BEGIN Information given
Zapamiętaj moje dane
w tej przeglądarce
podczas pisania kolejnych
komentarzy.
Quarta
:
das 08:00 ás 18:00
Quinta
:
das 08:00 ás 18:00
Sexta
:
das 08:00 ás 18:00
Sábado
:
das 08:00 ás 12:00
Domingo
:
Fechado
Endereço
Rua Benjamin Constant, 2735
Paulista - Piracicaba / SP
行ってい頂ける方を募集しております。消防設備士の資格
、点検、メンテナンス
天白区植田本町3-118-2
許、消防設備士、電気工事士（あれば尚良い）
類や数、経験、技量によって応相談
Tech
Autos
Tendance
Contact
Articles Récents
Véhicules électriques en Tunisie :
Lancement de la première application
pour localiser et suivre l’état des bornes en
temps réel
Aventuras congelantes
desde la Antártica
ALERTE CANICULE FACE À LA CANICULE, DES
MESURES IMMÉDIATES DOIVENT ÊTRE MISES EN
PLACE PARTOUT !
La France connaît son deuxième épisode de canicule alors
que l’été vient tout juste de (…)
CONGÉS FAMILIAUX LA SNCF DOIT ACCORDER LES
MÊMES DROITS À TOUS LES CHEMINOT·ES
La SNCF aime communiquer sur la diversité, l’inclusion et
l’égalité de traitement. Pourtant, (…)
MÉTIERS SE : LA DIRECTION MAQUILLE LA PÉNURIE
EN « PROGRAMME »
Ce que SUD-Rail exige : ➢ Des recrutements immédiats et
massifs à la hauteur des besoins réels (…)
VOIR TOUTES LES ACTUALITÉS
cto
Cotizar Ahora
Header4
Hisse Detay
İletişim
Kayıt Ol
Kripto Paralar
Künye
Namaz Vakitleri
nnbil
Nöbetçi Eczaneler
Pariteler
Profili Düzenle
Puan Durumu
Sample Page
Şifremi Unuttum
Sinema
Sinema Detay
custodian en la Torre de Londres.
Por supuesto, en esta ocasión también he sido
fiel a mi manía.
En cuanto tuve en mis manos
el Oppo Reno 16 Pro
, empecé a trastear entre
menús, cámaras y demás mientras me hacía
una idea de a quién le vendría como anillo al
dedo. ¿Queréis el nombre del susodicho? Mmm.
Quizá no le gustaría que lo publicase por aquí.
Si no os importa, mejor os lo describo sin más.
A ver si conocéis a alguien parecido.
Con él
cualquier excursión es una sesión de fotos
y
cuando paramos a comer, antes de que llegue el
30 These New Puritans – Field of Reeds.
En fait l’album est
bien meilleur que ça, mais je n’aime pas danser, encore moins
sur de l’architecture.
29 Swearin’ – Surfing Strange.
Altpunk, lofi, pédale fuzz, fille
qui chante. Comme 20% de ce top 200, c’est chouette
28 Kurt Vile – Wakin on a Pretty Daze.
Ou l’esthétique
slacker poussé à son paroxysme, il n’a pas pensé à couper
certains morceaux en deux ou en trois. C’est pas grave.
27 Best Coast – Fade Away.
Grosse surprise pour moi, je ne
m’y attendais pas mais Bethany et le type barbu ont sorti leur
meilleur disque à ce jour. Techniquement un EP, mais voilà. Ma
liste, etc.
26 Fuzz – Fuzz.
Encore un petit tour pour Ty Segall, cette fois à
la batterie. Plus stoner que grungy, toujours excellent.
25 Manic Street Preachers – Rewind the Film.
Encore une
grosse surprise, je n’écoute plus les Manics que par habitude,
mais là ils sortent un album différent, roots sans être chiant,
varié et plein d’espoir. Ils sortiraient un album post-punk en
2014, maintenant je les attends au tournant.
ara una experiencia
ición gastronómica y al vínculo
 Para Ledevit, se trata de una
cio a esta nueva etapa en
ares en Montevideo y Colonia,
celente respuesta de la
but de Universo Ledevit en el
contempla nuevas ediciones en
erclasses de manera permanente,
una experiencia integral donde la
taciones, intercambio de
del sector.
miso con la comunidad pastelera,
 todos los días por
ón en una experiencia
END Information given
● Task requirements:
Every line of the listing that includes the word "album" must be copied.

● Exercise output:
En fait l’album est
mais là ils sortent un album différent, roots sans être chiant,
varié et plein d’espoir. Ils sortiraient un album post-punk en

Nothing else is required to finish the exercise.